Perk up, coffee fans and caffeine fiends! Here are some places to get your fix: Some are new, and some may be new to you.
Free coffee alert: West End Wine Bar (450 W. Franklin St., Chapel Hill, 967-7599, www.westendwinebar.com) just began serving coffee, espresso, cappuccino, lattes and teas. Now this late-night establishment will be open early (7:30 a.m.) Monday through Saturday. In addition to coffee, West End is serving sandwiches and pastries. To kick off the new venture, West End is giving away coffee—just coffee, not espresso drinks—all day Aug. 27 and 28. And they're keepin' it local: They get their coffee from Carrboro Coffee Co., and their pastries from Guglhupf Bakery in Durham.
In Raleigh, local coffee roaster 8th Sin Coffee Company (2005 Progress Court, 832-8898, www.8thsincoffee.com) sells roasted beans sourced from all over the world, and even "green" beans for any ambitious home roasters. Coffee lovers Katie Glynn and Greg Todaro started the company part-time while working as programmers. They incorporated five years ago and now sell their beans over the Internet, at the three Fresh Market stores in Wake County (see www.freshmarket.com/stores for addresses), and from their roasting headquarters. In addition, they plan to be on the shelves at Whole Foods stores this fall.
And just what is the 8th sin?

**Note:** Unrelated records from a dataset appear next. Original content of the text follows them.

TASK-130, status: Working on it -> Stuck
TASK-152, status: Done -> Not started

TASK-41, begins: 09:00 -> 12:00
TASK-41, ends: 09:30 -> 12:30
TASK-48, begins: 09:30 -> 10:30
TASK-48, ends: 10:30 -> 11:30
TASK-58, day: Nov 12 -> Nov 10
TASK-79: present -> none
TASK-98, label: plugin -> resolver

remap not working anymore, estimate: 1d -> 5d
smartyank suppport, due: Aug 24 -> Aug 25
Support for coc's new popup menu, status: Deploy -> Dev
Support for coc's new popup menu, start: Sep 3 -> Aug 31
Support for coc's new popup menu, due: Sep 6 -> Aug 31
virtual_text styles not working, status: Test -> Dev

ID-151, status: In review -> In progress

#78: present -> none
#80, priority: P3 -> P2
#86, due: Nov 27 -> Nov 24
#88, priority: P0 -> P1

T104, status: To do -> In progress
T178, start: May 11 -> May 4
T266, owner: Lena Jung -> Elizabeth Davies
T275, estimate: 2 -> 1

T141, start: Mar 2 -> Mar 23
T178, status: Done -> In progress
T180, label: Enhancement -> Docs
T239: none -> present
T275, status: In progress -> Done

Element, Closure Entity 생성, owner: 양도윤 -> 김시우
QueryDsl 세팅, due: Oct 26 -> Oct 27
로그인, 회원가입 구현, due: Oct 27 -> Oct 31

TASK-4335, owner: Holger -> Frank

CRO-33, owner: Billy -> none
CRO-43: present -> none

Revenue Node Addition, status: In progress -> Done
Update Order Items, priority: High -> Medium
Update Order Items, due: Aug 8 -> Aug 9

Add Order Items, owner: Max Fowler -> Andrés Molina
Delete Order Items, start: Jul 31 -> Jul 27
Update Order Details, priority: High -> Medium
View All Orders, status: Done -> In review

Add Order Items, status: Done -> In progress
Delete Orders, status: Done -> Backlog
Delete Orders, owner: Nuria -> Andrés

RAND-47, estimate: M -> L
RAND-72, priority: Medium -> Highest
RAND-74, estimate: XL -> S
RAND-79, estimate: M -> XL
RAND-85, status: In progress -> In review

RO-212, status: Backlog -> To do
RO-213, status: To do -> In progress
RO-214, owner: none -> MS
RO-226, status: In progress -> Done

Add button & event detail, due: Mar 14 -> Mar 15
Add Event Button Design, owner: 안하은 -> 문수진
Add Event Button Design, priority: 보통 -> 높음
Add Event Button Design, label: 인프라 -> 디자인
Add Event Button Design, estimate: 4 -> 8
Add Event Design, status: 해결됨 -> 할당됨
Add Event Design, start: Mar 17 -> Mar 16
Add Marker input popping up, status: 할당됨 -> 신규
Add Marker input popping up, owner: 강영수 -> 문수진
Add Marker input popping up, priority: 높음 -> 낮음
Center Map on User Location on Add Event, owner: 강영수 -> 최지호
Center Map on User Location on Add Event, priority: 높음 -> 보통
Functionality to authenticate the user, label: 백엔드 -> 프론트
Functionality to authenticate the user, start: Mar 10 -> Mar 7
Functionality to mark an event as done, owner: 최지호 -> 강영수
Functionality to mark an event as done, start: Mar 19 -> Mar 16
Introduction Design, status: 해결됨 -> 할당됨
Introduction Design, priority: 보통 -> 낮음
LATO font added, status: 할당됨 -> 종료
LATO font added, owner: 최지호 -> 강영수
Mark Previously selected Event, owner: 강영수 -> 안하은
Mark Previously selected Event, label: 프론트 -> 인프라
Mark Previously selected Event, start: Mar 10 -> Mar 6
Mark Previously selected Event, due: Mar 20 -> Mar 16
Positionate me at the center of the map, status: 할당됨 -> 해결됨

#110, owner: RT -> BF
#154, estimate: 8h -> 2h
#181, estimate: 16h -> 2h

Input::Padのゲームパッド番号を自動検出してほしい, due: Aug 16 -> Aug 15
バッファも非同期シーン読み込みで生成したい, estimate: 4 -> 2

It's coffee, of course. "The first seven were already taken," Glynn said. "After having fresh-roasted coffee, you can never go back."
In Durham, Joe Van Gogh (www.joevangogh.com) opened a coffeehouse on Duke University's West Campus, inside the Bryan Center (map.duke.edu/building.php?bid=7791), next to the Gothic Bookstore. This is the fourth location for owner and master coffee roaster Robbie Roberts, who owns Cup a Joe in Chapel Hill (1129 Weaver Dairy Road, 967- 2002) and Hillsborough (120 W. King St., 732-8056), as well as the original Joe Van Gogh (1104-B Broad St., Durham, 286-4800).
Anyone who visits Duke's Joe Van Gogh during the first week of classes (through Aug. 29) will receive 25 percent off any prepared drink, which includes lattes, cappuccinos, mochas, etc.
And, you may have known that Counter Culture Coffee (4911 S. Alston Ave., Durham, 361-5282, www.counterculturecoffee.com) is headquartered in the Bull City, but did you know that it hosts free "cuppings" there at 10 a.m. every Friday? A cupping is a tasting session—a way to learn about coffee and your own palate. Participants at Counter Culture's cuppings "can expect a guided tasting of at least three craft-roasted coffees sourced directly from artisan farmers," Counter Culture's Mark Overbay said. A recent cupping included a rare "microlot" from Kenya, a selection from Oaxaca, Mexico, and a new arrival from a small group of farmers in Ethiopia.
After each week's cupping, Counter Culture offers a free tour of the roastery, which usually lasts about an hour. If you're interested in a cupping but can't make it there yourself, the company posts tasting notes each week on its Web site.